Contrary to what contemporary economic theory teaches, in the supply/demand equation it is usually demand over against supply that is the culprit in economic downturns. More specifically, the problem usually lies in the failure of the money supply to keep up with production and not in oversupply (which economists are too quick to blame).
To former U.S. President James Garfield is attributed the following quote: "Whoever controls the volume of money in any country is absolute master of all industry and commerce." This statement is self evident and has reached its apotheosis in our day under the Federal Reserve's control of our monetary system.
What happens when the money supply is expanded out of all proportion with the demands of industry and commerce is that money quickly loses value and the prices of goods and services rise to exorbitant levels, in other words, hyper-inflation. Notice that it isn't "inflation" that is the great evil, only hyper-inflation. Inflation, which is to say expansion, of the money supply when commerce and trade are growing is a vital necessity to ensure the economic health of any nation. This is true as long as the inflation isn't allowed to exceed the demands of commerce.
It follows then that the best measure of whether the money supply should be expanded or contracted is taken by measuring productive output and keeping a pulse on the needs of the marketplace as measured by production. This can never be adequately undertaken by out-of-touch bureaucrats or Ivory Tower economists. Nor can it be based on the whims of a central bank unconcerned with the everyday needs of individual capitalists.

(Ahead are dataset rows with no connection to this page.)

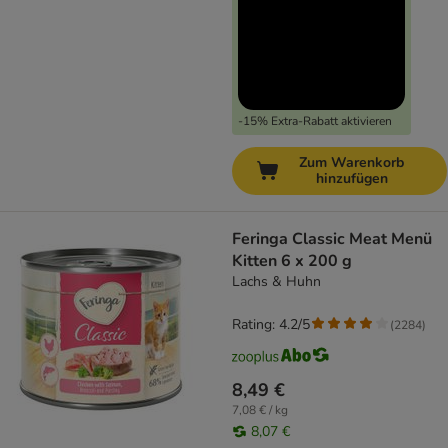
-15% Extra-Rabatt aktivieren
Zum Warenkorb
hinzufügen
Feringa Classic Meat Menü
Kitten 6 x 200 g
Lachs & Huhn
Rating: 4.2/5
(
2284
)
8,49 €
7,08 € / kg
8,07 €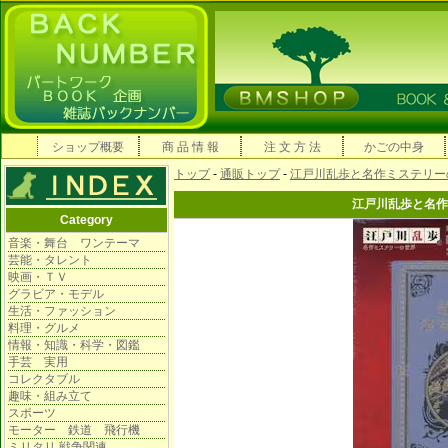
ショップ概要
商 品 情 報
注 文 方 法
かごの中身
トップ
-
通販トップ
-
江戸川乱歩と名作ミステリー
江戸川乱歩と名作
Category
音楽・舞台 ワンテーマ
芸能・タレント
映画・ＴＶ
グラビア・モデル
生活・ファッション
料理・グルメ
情報・知識・科学・図鑑
手芸 実用
コレクタブル
趣味・組み立て
スポーツ
モーター 鉄道 飛行機
ミリタリ 戦争関連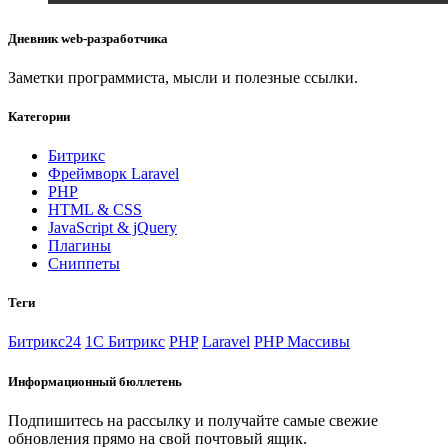
Дневник web-разработчика
Заметки программиста, мысли и полезные ссылки.
Категории
Битрикс
Фреймворк Laravel
PHP
HTML & CSS
JavaScript & jQuery
Плагины
Сниппеты
Теги
Битрикс24
1С Битрикс
PHP
Laravel
PHP Массивы
Информационный бюллетень
Подпишитесь на рассылку и получайте самые свежие
обновления прямо на свой почтовый ящик.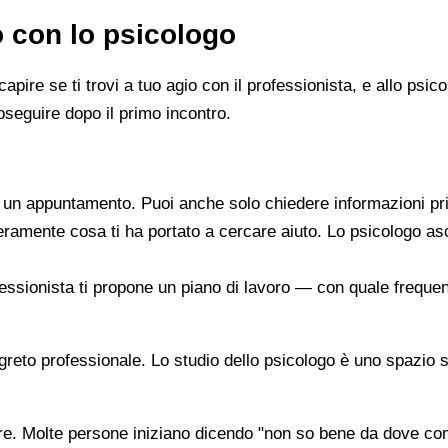
o con lo psicologo
capire se ti trovi a tuo agio con il professionista, e allo ps
oseguire dopo il primo incontro.
re un appuntamento. Puoi anche solo chiedere informazioni pr
beramente cosa ti ha portato a cercare aiuto. Lo psicologo a
ofessionista ti propone un piano di lavoro — con quale frequen
segreto professionale. Lo studio dello psicologo è uno spazio 
are. Molte persone iniziano dicendo "non so bene da dove co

Thomas Jefferson clearly had this view in mind when he said, "If the American people ever allow private banks to control the issue of currency, first by inflation, then by deflation, the banks and corporations that grow up around them will deprive the people of their property until their children will wake up homeless on the continent their fathers conquered."
While visiting London, Benjamin Franklin was once asked what accounted for the prosperity of the American colonies. He replied: "That is simple. It is only because in the colonies we issue our own money. It is called Colonial Scrip and we issue it in the proper proportion to accommodate trade and commerce." As one writer has pointed out, the colonies didn't abuse their power to create inflationary monetary conditions; rather, the issuance of currency was done so according to the current demands of the market and not according to the immoral socioeconomic schemes of corrupt men. Would that our present monetary authorities could regulate money supply the way it was done in Ben Franklin's day! Then the roller coaster cycle of boom-bust-boom could be mitigated to a large degree and allow for a smoother, more extended wave of prosperity than the Fed's monetary policy allows for.